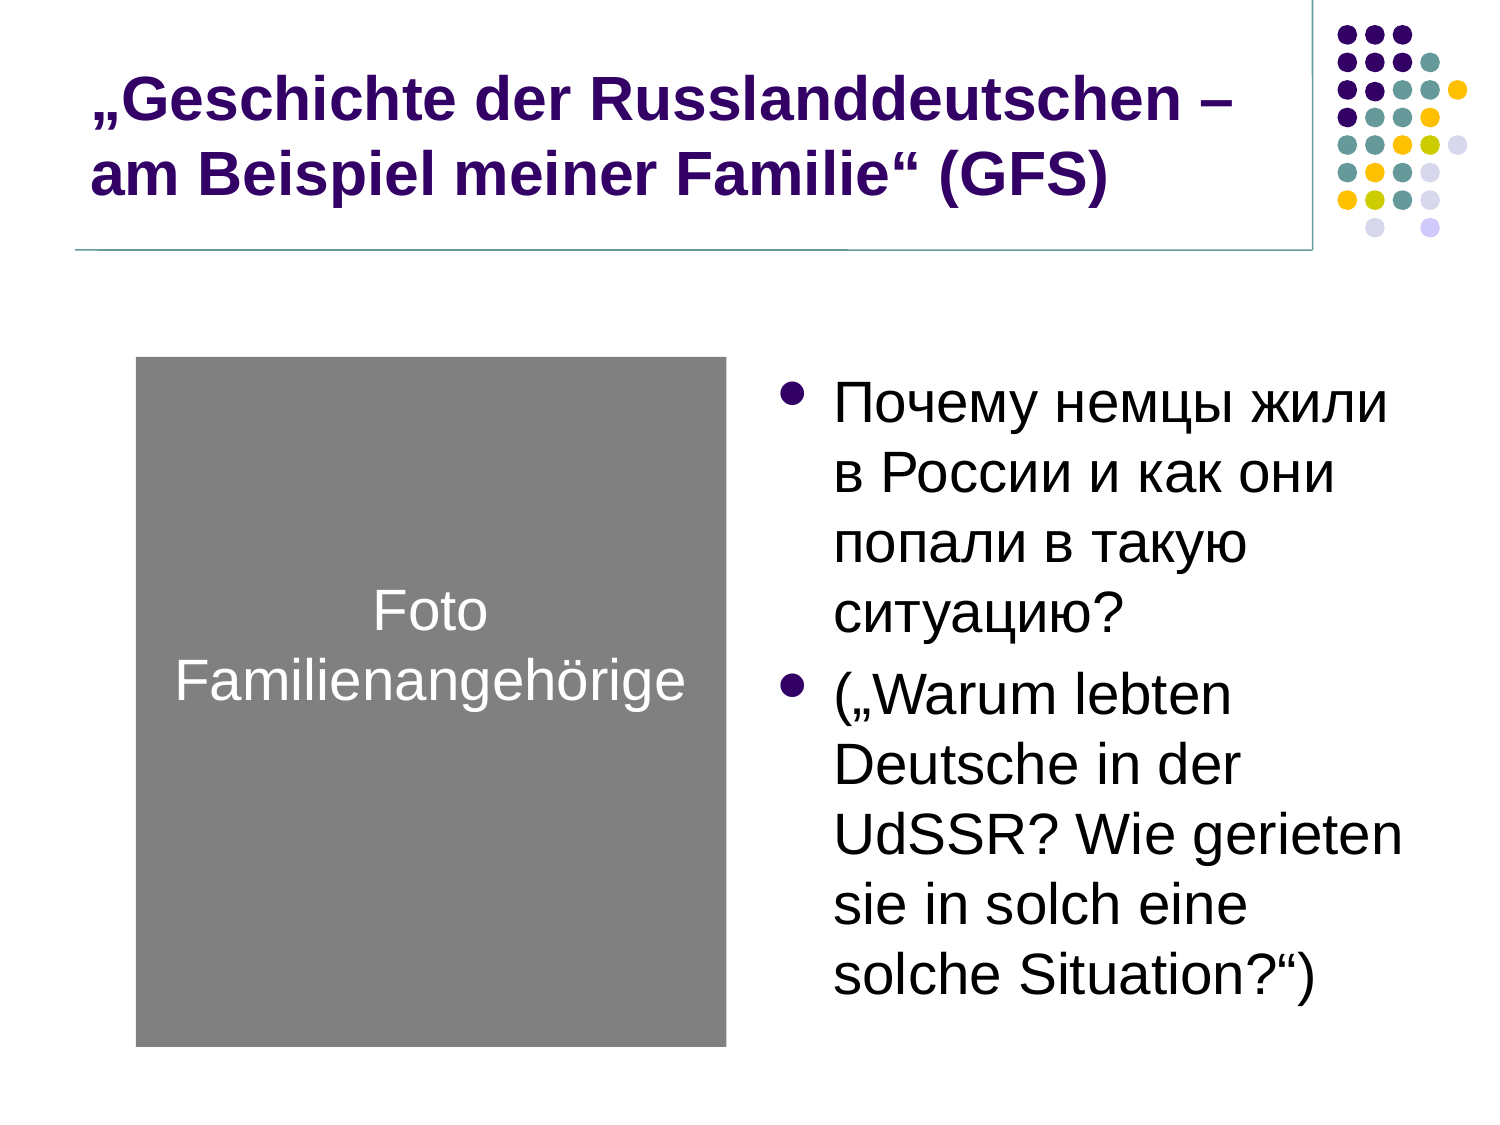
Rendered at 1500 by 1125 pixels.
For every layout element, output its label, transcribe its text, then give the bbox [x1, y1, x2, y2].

title „Geschichte der Russlanddeutschen – am Beispiel meiner Familie“ (GFS) [74, 37, 1294, 216]
text_box Foto Familienangehörige [135, 356, 727, 1047]
list Почему немцы жили в России и как они попали в такую ситуацию? („Warum lebten Deutsche in der UdSSR? Wie gerieten sie in solch eine solche Situation?“) [761, 356, 1426, 1006]
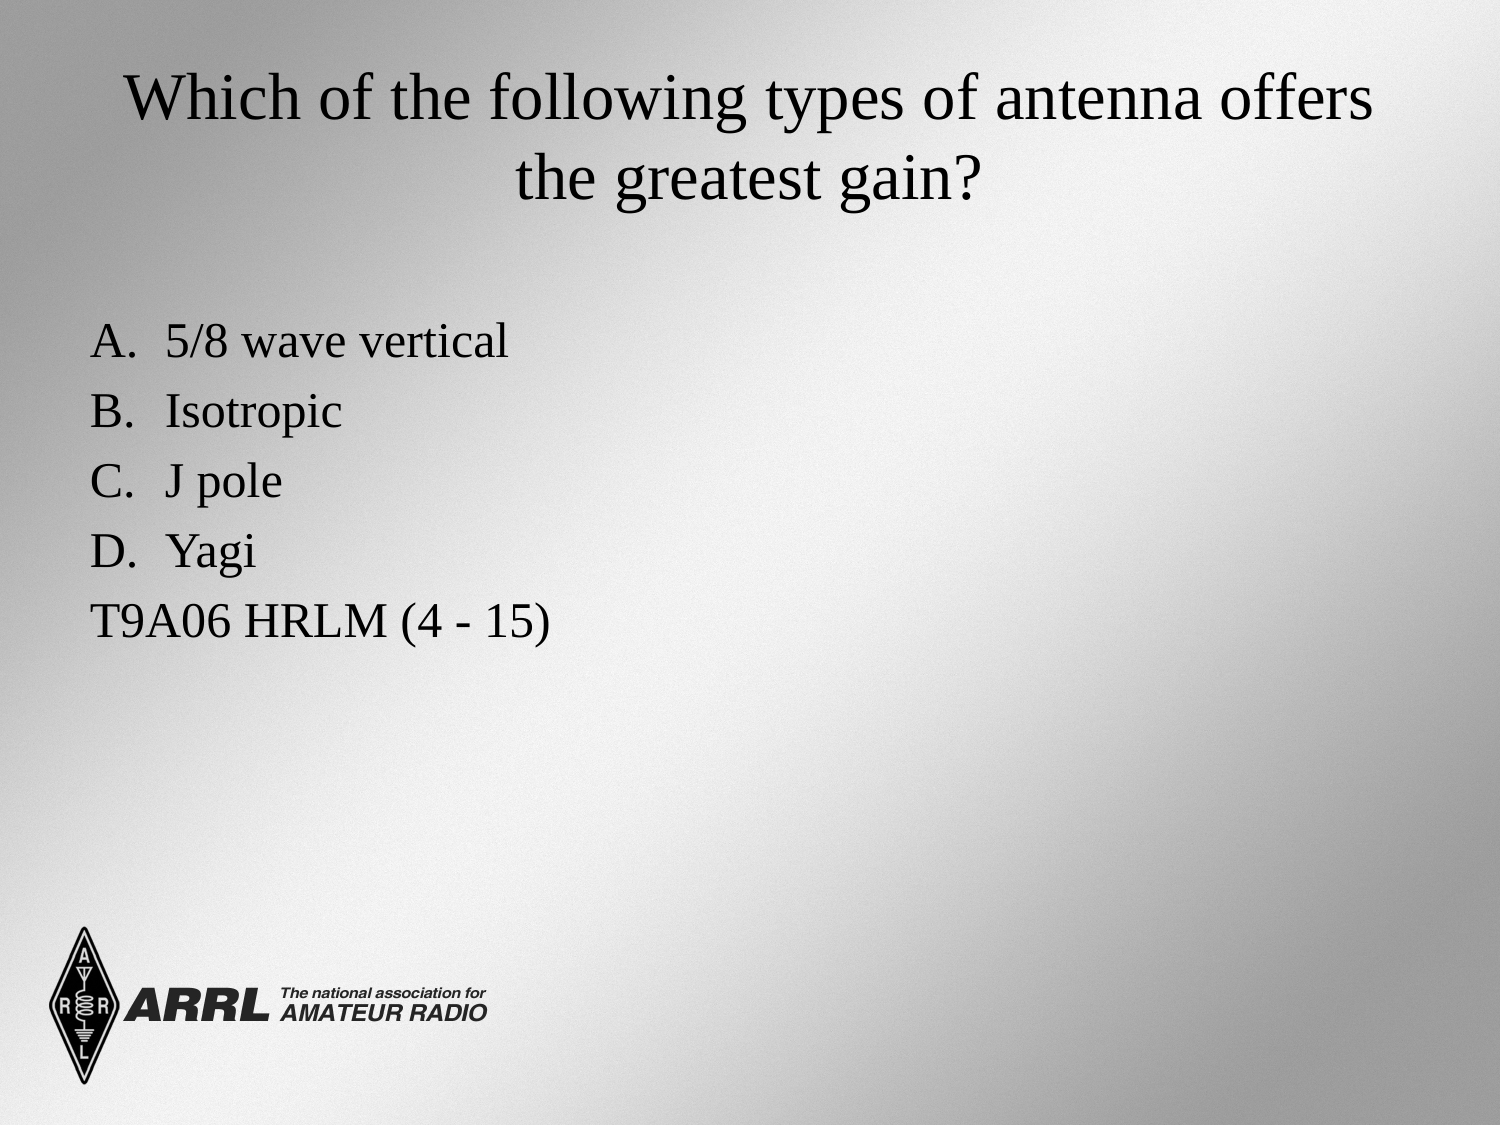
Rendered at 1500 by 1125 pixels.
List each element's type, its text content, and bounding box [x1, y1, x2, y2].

picture [0, 0, 1500, 1125]
list 5/8 wave vertical Isotropic J pole Yagi T9A06 HRLM (4 - 15) [75, 299, 1425, 1005]
title Which of the following types of antenna offers the greatest gain? [75, 45, 1425, 233]
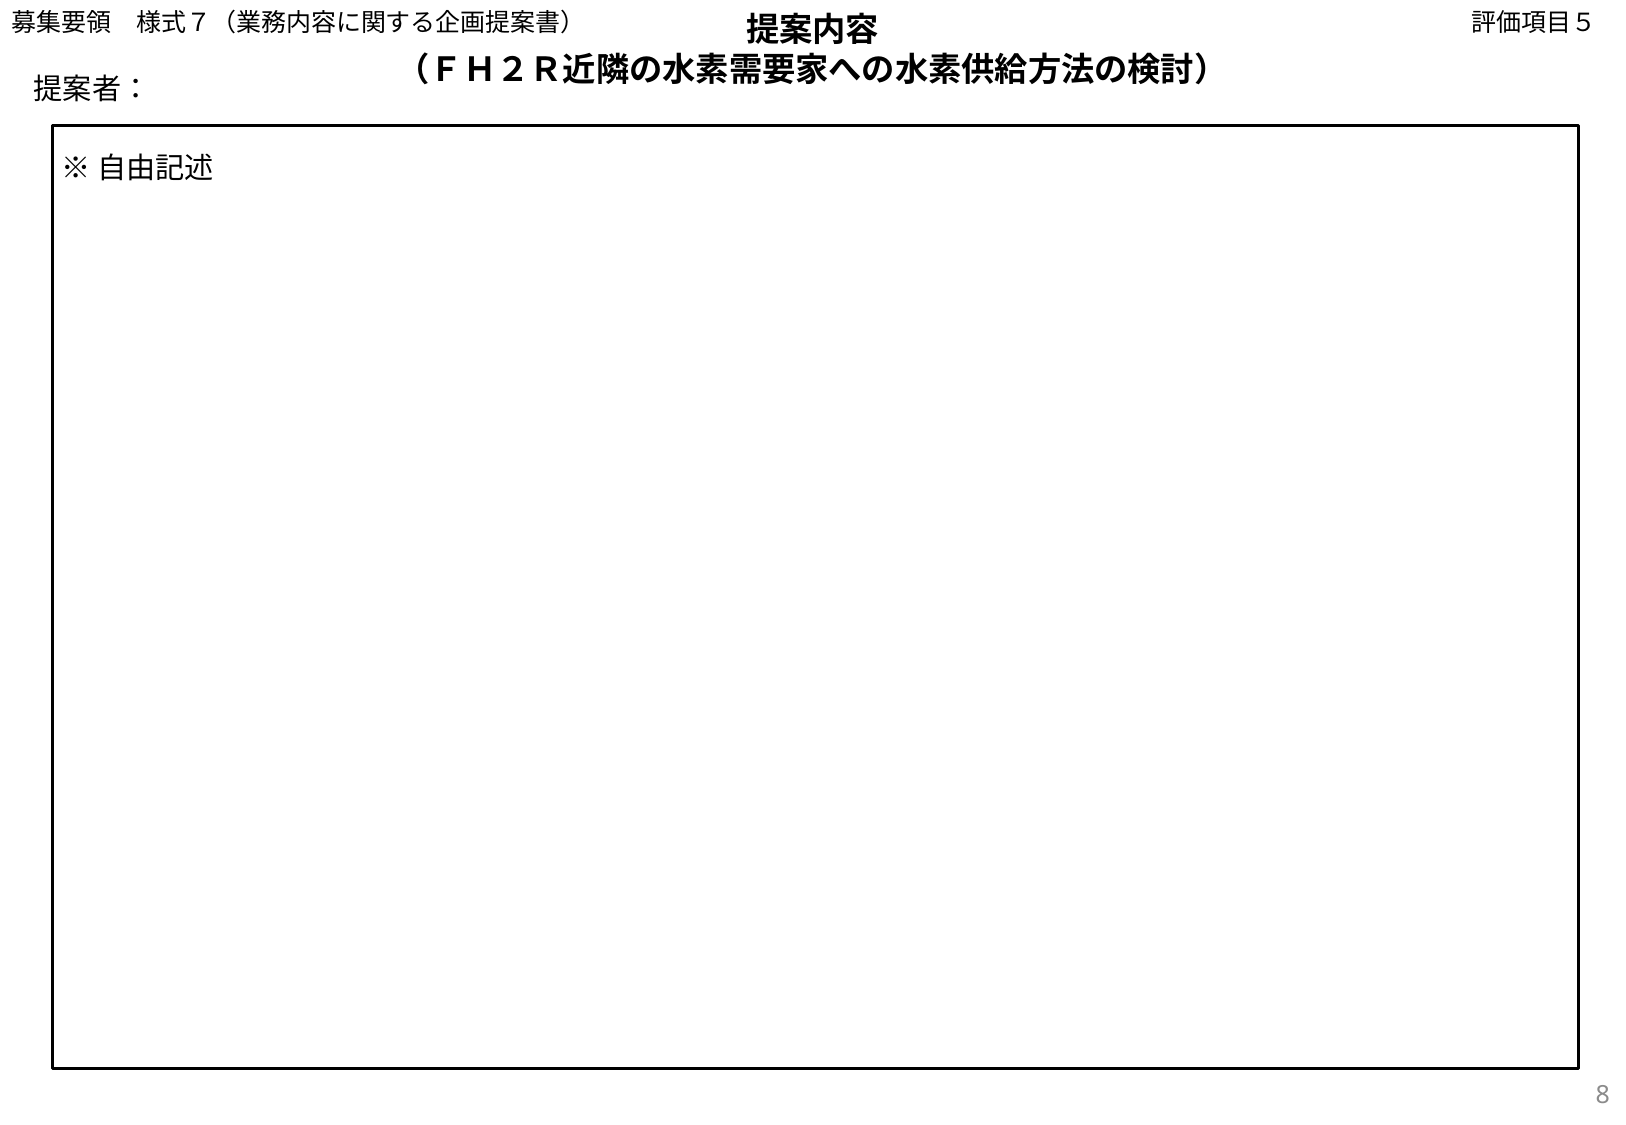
============================================================
> Exercise prompt: Pictures aside, reproduce the listing above exactly.

> Output below:
Rendered at 1500 by 1125 pixels.
For every layout element, output its label, transcribe its text, then give the bbox [x1, y1, x2, y2].

title „Geschichte der Russlanddeutschen – am Beispiel meiner Familie“ (GFS) [74, 37, 1294, 216]
text_box Foto Familienangehörige [135, 356, 727, 1047]
list Почему немцы жили в России и как они попали в такую ситуацию? („Warum lebten Deutsche in der UdSSR? Wie gerieten sie in solch eine solche Situation?“) [761, 356, 1426, 1006]
Rendered at 1500 by 1125 pixels.
List each element's type, its text content, and bounding box [x1, y1, x2, y2].

picture [0, 0, 1500, 1125]
list 5/8 wave vertical Isotropic J pole Yagi T9A06 HRLM (4 - 15) [75, 299, 1425, 1005]
title Which of the following types of antenna offers the greatest gain? [75, 45, 1425, 233]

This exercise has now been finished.